Daniel B. answered • 06/14/21
A retired computer professional to teach math, physics
I am not able to provide a picture, so please try to draw the situation.
Let
A be the point where the ladder touches the ground,
B be the point where the ladder touches the wall,
C be the point where the wall touches the ground,
x be the distance AC (along the ground),
y be the distance BC (along the wall).
We are given
L = 20 m is the length of the ladder, i.e., the distance AB,
the angle ACB = 180° - 60° = 120°,
dx/dt = -1 m/s
(Note that dx/dt is negative because x is shrinking.)

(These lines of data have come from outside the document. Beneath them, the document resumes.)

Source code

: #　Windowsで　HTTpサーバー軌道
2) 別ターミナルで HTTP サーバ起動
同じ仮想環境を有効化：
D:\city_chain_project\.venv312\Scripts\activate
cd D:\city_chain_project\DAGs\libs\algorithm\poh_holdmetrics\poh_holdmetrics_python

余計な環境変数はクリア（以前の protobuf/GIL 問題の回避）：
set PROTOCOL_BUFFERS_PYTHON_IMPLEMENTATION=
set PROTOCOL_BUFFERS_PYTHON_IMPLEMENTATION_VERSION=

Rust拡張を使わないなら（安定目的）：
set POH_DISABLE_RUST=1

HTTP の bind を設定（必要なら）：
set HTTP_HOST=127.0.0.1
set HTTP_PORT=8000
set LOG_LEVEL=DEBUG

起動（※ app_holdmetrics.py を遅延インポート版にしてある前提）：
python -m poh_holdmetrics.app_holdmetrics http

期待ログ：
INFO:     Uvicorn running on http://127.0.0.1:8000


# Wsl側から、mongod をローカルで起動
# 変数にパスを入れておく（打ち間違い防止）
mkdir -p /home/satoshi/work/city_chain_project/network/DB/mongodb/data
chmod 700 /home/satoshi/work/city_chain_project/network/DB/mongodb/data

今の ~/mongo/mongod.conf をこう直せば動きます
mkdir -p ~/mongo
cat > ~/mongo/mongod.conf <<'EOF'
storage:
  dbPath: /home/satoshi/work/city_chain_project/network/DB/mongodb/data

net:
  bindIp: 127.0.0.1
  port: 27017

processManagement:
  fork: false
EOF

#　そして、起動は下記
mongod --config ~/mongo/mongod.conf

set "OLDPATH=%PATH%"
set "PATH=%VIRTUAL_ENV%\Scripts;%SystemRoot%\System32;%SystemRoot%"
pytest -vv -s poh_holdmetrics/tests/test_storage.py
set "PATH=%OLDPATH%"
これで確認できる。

We are to calculate dy/dt.
By the cosine theorem
L² = x² + y² - 2xycos(120°)
Using cos(120°) = -1/2
L² = x² + y² + xy (1)
Differentiating (1) with respect to time
0 = 2xdx/dt + 2ydy/dt + xdy/dt + ydx/dt
Substituting the give dx/dt = -1 into the above
0 = -2x + 2ydy/dt + xdy/dt - y
Expressing dy/dt from the above
dy/dt = (2x + y)/(x + 2y) (2)
We are to calculate dy/dt when x = 4m.
For that we first need to calculate y when x = 4m.
We do that from (1)
20² = 4² + y² + 4y
This is a quadratic equation to be solved
y² + 4y - 384 = 0
y = (-4 ±√(4² + 4×384))/2 = ±√388 - 2
Of the two solutions only √388 - 2 is physically feasible.
Now we can substitute the known x and y into (2)
dy/dt = (2×4 + √388 - 2)/(4 + 2(√388 - 2)) = 0.62 m/s